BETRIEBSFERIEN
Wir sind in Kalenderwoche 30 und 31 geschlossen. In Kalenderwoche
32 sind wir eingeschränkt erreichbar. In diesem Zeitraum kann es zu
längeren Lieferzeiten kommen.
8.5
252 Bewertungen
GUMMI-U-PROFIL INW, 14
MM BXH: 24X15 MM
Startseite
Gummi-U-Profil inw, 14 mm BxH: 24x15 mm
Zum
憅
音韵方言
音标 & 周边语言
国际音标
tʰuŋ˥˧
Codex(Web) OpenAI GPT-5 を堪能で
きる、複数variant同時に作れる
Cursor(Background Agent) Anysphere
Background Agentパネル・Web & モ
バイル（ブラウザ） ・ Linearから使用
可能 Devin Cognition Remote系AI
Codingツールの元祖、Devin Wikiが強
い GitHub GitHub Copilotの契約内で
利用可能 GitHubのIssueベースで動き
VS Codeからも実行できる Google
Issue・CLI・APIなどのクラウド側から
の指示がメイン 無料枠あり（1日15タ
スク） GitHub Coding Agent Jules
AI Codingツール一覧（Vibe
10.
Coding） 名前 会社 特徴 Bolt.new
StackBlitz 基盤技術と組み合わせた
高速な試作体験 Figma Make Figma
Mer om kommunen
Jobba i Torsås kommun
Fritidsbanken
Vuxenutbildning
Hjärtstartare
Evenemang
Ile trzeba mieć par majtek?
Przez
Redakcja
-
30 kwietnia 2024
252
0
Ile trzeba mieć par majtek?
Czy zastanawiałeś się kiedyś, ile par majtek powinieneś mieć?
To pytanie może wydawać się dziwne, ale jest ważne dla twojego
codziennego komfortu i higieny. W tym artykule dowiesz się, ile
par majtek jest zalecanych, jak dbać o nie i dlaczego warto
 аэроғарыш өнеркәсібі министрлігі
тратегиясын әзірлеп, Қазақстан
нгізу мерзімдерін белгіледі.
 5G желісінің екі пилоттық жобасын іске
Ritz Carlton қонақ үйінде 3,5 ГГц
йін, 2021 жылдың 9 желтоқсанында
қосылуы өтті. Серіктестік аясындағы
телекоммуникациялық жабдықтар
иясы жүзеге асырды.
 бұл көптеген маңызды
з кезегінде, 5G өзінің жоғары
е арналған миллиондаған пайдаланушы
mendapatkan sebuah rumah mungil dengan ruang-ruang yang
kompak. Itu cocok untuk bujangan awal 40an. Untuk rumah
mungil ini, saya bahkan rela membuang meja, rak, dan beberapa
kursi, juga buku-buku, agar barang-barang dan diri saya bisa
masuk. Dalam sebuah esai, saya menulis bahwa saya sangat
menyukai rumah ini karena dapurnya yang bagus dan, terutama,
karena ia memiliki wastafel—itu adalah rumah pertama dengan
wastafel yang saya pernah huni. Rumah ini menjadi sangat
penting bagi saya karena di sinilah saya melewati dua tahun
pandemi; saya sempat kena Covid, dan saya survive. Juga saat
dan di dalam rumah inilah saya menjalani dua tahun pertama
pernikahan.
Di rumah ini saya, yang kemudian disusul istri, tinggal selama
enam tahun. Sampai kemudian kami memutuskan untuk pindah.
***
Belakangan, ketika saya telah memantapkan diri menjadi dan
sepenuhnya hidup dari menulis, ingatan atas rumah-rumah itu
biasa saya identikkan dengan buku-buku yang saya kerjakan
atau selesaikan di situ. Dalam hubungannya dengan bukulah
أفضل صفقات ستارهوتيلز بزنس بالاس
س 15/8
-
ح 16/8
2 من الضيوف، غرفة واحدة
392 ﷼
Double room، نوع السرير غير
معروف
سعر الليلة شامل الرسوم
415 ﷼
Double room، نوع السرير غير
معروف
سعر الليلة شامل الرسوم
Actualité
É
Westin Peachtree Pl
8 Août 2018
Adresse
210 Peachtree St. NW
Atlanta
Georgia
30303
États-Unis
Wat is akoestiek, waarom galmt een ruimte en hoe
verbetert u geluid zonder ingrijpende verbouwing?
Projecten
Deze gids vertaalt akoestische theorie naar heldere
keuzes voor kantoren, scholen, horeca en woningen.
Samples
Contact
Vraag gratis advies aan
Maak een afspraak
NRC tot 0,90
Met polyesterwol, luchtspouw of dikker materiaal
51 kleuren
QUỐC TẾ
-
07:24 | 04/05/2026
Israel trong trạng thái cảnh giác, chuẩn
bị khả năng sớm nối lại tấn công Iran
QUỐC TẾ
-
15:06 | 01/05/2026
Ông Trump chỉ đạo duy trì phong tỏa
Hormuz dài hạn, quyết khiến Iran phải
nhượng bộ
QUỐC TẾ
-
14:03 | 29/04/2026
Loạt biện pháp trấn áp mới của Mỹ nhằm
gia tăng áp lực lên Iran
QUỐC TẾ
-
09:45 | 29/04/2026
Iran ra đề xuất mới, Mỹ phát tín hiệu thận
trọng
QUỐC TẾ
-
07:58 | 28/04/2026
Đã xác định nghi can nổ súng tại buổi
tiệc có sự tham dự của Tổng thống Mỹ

- - - - -

**Task to carry out**:
Please say how many lines of the listing hold the string "Background", answering with the number alone.

**Solution**:
2